The decision to end Lisa LaFlamme’s contract with CTV National News had nothing to do with her age, gender or grey hair, the head of Bell Media’s parent company said.
“The narrative has been that Lisa’s age, gender or grey hair played into the decision,” Mirko Bibic, president and CEO of BCE Inc. & Bell Canada, wrote in a LinkedIn post.
“I am satisfied that this is not the case and wanted to make sure you heard it from me.”
Instead, removing the longtime anchor reflects massive changes to traditional broadcasting in Canada, he said.
“The days when viewers wait until 11 p.m. to get their news are gone,” Bibic said. “While some may resist change, it is necessary and we need to confront this … Bell Media needs to provide our journalists with the resources they need on all platforms where news is consumed.”
His post caps a week of growing fallout from LaFlamme’s departure that saw Bell Media vice-president of news Michael Melling take a leave from his job as of Friday.
Melling has been the subject of “various allegations” and is on leave pending the outcome of a workplace review, Bibic said.
“To address concerns raised regarding the working environment in the newsroom we have begun an independent review involving confidential interviews with all newsroom employees who choose to participate,” he said.
“Any necessary changes that become evident will be implemented swiftly to ensure a respectful, unified workplace.”
Meanwhile, a long list of high-profile Canadian artists, politicians, business leaders and philanthropists issued an open letter on Saturday condemning LaFlamme’s abrupt dismissal.
The letter, which appeared over two pages in the Globe and Mail’s weekend edition, said LaFlamme was an award-winning ratings leader for the company “until one thing changed: the colour of her hair.”
“In making their ‘business decision,’ Bell confirmed one sad truth: even after all the progress women have made, they continue to face sexism and ageism at work everyday in a way which is unacceptable,” said the letter addressed to the board of directors and management of BCE and Bell Canada.
Bibic said he would like to say more on the Bell Media decision to end LaFlamme’s contract but is “bound by a mutual separation agreement negotiated with Lisa, which we will continue to honour.”

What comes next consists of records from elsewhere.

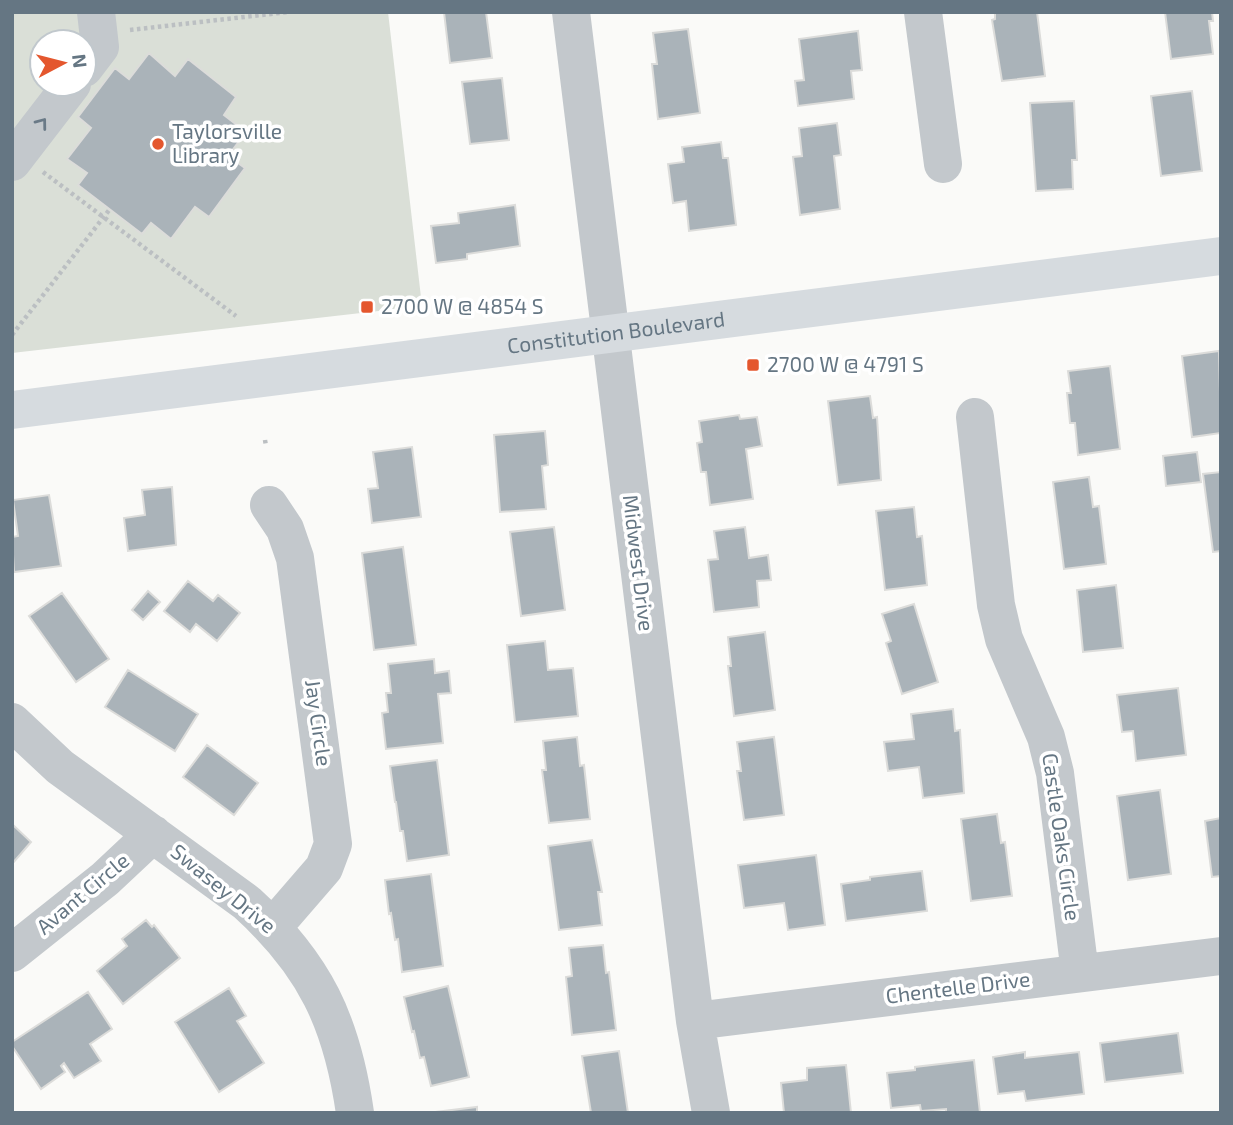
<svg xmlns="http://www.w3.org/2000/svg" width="1233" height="1125" viewBox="0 0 1233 1125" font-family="'Exo 2',sans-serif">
<rect width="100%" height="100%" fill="#fafaf8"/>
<path fill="#dadfd7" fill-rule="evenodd" d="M 12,12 L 388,12 L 422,306 L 12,353 ZM 42,42 L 84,42 L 84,84 L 42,84 Z"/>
<path fill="#aab3b9" stroke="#dcdcda" stroke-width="2" d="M 444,12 L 486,12 L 492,58 L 450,63 Z
M 995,12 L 1037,12 L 1045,76 L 1002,81 L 992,20 L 995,19 Z
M 1165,12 L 1212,12 L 1213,21 L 1209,21 L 1213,54 L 1171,59 Z
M 688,29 L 700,113 L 658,119 L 652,64 L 657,64 L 653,33 Z
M 858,31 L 862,70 L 851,71 L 854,99 L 798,106 L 795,81 L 804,80 L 799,39 Z
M 149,53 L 175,76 L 188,59 L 236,97 L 224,115 L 246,132 L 228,156 L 245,168 L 209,217 L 195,207 L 171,239 L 151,223 L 142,234 L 78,185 L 87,173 L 67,159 L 91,128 L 78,117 L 115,68 L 129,79 Z
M 502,78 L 509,140 L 470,144 L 462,82 Z
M 1192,91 L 1202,171 L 1161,176 L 1151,96 Z
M 1074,101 L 1077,160 L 1072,160 L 1073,189 L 1036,191 L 1030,103 Z
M 837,123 L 841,155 L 834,156 L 840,209 L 800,215 L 793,157 L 802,156 L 799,128 Z
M 721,142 L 723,158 L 728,158 L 736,225 L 689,231 L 686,201 L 673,203 L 668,164 L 684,162 L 682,147 Z
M 515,205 L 520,246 L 467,254 L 467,259 L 436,263 L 431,226 L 459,223 L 458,213 Z
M 1219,351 L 1221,433 L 1192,437 L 1182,356 Z
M 1110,366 L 1120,449 L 1078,455 L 1075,423 L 1070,423 L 1067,393 L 1071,393 L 1068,371 Z
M 870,396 L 873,418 L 877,417 L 881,480 L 838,485 L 828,401 Z
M 739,415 L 740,419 L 757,417 L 762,446 L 746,449 L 753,499 L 710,505 L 706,472 L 701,472 L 697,443 L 702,442 L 699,421 Z
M 545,431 L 548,465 L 542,466 L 546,509 L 500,512 L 494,435 Z
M 412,447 L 421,517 L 372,523 L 368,489 L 378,488 L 373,452 Z
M 1197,452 L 1201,482 L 1166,486 L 1163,456 Z
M 1221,472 L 1221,551 L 1213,552 L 1203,474 Z
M 1089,477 L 1093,507 L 1099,506 L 1106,564 L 1064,569 L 1053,482 Z
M 172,487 L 176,545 L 128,551 L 124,518 L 145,515 L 142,490 Z
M 49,495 L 61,566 L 14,572 L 12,537 L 18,536 L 13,500 Z
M 914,507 L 917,537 L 922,536 L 927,585 L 885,590 L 876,511 Z
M 554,527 L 565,610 L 521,616 L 510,532 Z
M 745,527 L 749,558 L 768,555 L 771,580 L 757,581 L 759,607 L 714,612 L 708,560 L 718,559 L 714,531 Z
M 403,547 L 416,645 L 374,650 L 362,553 Z
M 188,581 L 213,601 L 218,595 L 240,613 L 217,641 L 196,624 L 190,632 L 164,611 Z
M 1116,585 L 1123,648 L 1083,652 L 1077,590 Z
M 148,591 L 160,602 L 143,620 L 132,610 Z
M 62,593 L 109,659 L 76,682 L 29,616 Z
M 914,604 L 938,682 L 902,694 L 886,643 L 891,641 L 882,614 Z
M 765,632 L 775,710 L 734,716 L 728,666 L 731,666 L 728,637 Z
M 545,641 L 548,670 L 573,668 L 578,716 L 515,722 L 507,645 Z
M 434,659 L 435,673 L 449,671 L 451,693 L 438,694 L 443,743 L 386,749 L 382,713 L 388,712 L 386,693 L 391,693 L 388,664 Z
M 128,670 L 198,714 L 175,751 L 105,707 Z
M 1178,688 L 1186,755 L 1136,761 L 1133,731 L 1122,732 L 1117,695 Z
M 953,709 L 955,731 L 960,730 L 964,793 L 923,798 L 919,767 L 888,771 L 884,742 L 914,739 L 911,714 Z
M 577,737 L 580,766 L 584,765 L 590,819 L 549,823 L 542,770 L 546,770 L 543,741 Z
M 774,737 L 784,815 L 744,820 L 737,771 L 741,771 L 737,742 Z
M 207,745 L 258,783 L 234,815 L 183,777 Z
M 437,760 L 449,855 L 407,861 L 403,831 L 400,831 L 396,802 L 395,802 L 390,766 Z
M 1160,790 L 1171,874 L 1128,880 L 1117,796 Z
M 997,814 L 1001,843 L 1005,842 L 1012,896 L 971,901 L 961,819 Z
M 1221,818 L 1221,876 L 1212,877 L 1205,821 Z
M 12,824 L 31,842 L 12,864 Z
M 592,840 L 602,892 L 598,892 L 602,925 L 559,930 L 548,846 Z
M 816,855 L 825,925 L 788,930 L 784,903 L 744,908 L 738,865 Z
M 922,871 L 927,911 L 846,921 L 841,884 L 870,880 L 870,877 Z
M 431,874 L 443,966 L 402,972 L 398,939 L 395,940 L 391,913 L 389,914 L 385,880 Z
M 146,920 L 152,927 L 154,925 L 180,958 L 123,1004 L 97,971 L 127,946 L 122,939 Z
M 603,945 L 606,973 L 609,972 L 616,1030 L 572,1035 L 566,977 L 572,976 L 569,948 Z
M 448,986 L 469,1077 L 431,1086 L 424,1057 L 420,1058 L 414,1031 L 412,1032 L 404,997 Z
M 229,988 L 246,1016 L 237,1021 L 264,1063 L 219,1092 L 175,1022 Z
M 88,992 L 112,1029 L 90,1044 L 101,1061 L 74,1078 L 64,1063 L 61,1066 L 65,1072 L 41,1089 L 12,1046 L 12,1042 Z
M 1178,1033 L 1183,1073 L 1105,1082 L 1100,1043 Z
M 619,1051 L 628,1113 L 591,1113 L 582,1056 Z
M 1025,1052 L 1025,1058 L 1079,1052 L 1084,1094 L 1026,1101 L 1024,1091 L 998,1094 L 993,1057 Z
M 974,1060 L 980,1113 L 946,1113 L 946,1109 L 921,1111 L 920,1105 L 891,1108 L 887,1073 L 915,1070 L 915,1067 Z
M 846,1065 L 851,1113 L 784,1113 L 781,1083 L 807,1080 L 807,1068 Z
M 477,1107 L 477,1113 L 427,1113 Z"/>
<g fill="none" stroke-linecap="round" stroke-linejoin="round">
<path stroke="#bbbfc2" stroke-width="4.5" stroke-dasharray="3.5 3.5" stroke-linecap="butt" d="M 130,30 L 288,12
M 40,71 L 36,45 L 42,44
M 43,172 L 236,316
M 12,335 L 110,209
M 265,440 L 266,446"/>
<path stroke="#c3c8cc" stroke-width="38" d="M 571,12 L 695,1021 L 711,1113
M 923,12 L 943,164
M 84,68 L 100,47 L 96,12
M 12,162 L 72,84
M 975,417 L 996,605 L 1004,639 L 1046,737 L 1055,773 L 1080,973
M 269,505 L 285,529 L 295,558 L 333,844 L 324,868 L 273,927
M 12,722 L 60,767 L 247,903 C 315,965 342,1022 355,1113
M 12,953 L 105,879 L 153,834
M 695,1021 L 1221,956"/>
<path stroke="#d6dbdf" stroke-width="38" id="s1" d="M 12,410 L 1221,256"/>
</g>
<defs><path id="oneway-chevron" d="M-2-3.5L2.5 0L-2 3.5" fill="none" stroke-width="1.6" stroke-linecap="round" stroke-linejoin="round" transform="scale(1.75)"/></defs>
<use stroke="#6a7a87" href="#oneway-chevron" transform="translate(42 123) rotate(-53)"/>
<g fill="#e4572e" stroke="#fff" stroke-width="2.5">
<circle cx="158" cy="144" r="7"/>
<rect x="360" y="300" width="14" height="14" rx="3.5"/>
<rect x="746" y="358" width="14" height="14" rx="3.5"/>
</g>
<g text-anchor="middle" stroke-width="7" stroke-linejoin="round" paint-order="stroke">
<g font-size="21" fill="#657683" stroke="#fff" text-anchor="start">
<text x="172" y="139">Taylorsville<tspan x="172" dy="24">Library</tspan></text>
<text x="381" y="314">2700 W @ 4854 S</text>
<text x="767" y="372">2700 W @ 4791 S</text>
</g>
<g font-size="21" fill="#657683" stroke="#fff">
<text dy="7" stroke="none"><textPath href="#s1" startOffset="609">Constitution Boulevard</textPath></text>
<text transform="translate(638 563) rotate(83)" y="7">Midwest Drive</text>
<text transform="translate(318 723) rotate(82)" y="7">Jay Circle</text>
<text transform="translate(1061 837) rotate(82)" y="7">Castle Oaks Circle</text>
<text transform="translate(223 889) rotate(39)" y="7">Swasey Drive</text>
<text transform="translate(83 894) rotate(-40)" y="7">Avant Circle</text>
<text transform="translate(958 988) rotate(-7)" y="7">Chentelle Drive</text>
</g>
</g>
<rect width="1233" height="1125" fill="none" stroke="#657683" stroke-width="28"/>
<g transform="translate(63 63) rotate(83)"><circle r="33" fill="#ffffff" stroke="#c1c8cd" stroke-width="2"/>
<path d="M0-5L12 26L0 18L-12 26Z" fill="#e4572e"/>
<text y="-10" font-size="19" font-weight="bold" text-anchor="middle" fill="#657683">N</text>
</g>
</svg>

The controversy raised questions among media observers about whether sexism and ageism played a role in the newsroom shakeup, and has sparked a reckoning of the ongoing gender discrimination women face in the workplace.
LaFlamme, who has covered stories ranging from wars and natural disasters to elections and the Olympics, announced in an Aug. 15 video shared to social media that her contract had been terminated.
The longtime CTV National News anchor said she was blindsided by the company’s decision.
Bell Media said terminating LaFlamme’s contract after 35 years was a business decision, adding the company wanted to move the chief news anchor role in a “different direction.” Omar Sachedina has been tapped to take over the position.
LaFlamme has garnered strong social media support since announcing her departure. Brands such as Wendy’s, Dove and Sports Illustrated have all publicly backed the 58-year-old journalist, who has been open about not dyeing her grey hair.